La prise de conscience de l'importance que revêtent les politiques extérieures des États membres (et la PESC/PESD à l'échelon communautaire) et les politiques nationales et communautaire de coopération au développement pour la prévention du terrorisme et la lutte contre la radicalisation de terroristes potentiels.

4.5.5

L'impérieuse nécessité de parvenir à une dotation budgétaire adéquate et constante pour tous les programmes et actions évoqués dans le présent avis.

4.5.6

la nécessité d'ouvrir (ou de maintenir, le cas échéant) le dialogue et la coopération avec les acteurs et organismes d'ordre social, politique et économique, aussi bien à l'intérieur qu'à l'extérieur des frontières de l'UE, en ayant conscience de l'impossibilité de garantir en solitaire la réussite dans la lutte contre cette menace et des avantages que présente une coordination des efforts pour élaborer des visions et des stratégies d'action cohérentes et durables.

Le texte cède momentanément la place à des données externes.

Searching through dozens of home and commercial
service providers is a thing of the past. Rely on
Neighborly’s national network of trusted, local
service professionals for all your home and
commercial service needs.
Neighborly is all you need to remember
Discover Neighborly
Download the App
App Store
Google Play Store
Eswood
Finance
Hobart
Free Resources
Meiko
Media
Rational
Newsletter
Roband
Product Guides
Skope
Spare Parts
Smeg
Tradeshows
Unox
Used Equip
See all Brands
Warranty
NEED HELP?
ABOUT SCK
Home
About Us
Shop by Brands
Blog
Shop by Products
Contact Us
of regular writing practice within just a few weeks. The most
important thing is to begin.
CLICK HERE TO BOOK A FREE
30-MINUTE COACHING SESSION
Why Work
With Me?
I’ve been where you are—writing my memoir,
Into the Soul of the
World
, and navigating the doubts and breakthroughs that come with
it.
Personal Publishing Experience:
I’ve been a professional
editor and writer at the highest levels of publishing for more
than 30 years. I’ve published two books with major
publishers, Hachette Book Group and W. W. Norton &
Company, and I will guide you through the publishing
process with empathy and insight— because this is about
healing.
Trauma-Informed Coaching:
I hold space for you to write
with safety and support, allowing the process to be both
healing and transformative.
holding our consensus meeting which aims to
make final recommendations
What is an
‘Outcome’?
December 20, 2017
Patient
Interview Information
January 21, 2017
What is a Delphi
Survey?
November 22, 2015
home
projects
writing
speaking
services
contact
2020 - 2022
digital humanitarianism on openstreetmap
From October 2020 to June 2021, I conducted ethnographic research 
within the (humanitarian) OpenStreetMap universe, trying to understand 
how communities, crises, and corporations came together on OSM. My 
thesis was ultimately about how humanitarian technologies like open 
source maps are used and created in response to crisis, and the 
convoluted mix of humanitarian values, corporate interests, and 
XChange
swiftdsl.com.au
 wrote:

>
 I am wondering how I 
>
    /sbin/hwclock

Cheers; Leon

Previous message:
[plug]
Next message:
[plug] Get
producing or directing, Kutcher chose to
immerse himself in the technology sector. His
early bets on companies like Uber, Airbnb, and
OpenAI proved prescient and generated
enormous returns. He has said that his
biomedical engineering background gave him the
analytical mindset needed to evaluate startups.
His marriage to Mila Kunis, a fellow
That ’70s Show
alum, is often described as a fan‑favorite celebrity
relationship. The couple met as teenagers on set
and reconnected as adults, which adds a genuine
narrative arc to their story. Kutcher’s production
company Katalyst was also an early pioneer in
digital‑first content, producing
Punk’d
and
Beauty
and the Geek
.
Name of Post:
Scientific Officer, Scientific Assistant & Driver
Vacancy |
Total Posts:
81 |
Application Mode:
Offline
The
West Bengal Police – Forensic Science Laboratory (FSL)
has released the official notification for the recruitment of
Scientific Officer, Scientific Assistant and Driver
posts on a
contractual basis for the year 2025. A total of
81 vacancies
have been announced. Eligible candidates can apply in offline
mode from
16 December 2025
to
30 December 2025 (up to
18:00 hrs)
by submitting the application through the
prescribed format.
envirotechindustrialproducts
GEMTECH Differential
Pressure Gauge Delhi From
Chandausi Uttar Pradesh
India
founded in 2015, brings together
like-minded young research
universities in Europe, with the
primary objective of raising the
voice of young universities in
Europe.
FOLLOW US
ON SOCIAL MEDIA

Bruxelles, le 22 avril 2008.

Le Président

du Comité économique et social européen

Dimitris DIMITRIADIS


(1)  Avis du CESE du 11.5.2005 sur la «Proposition de directive du Parlement européen et du Conseil relative à la prévention de l'utilisation du système financier aux fins du blanchiment de capitaux, y compris le financement du terrorisme», rapporteur M. SIMPSON, JO C 267 du 27.10.2005), pts 3.1.8 et 3.2.1.

(2)  Avis exploratoire du CESE du 13.9.2006 sur «La participation de la société civile à la lutte contre le crime organisé et le terrorisme», rapporteurs: MM. RODRÍGUEZ GARCÍA-CARO, PARIZA CASTAÑOS et CABRA DE LUNA, (JO C 318 du 23.1.2006), point 13.

(3)  Avis du CESE du 20.4.2006 sur la «Proposition de décision du Parlement européen et du Conseil relative à l'Année européenne du dialogue interculturel (2008)», rapporteuse: Mme CSER, (JO C 185 du 8.8.2006).

(4)  Conformément à l'avis exploratoire du CESE du 13.9.2006 sur «La participation de la société civile à la lutte contre le crime organisé et le terrorisme», rapporteurs: MM. RODRÍGUEZ GARCÍA-CARO, PARIZA CASTAÑOS et CABRA DE LUNA, (JO C 318 du 23.12.2006), point 13.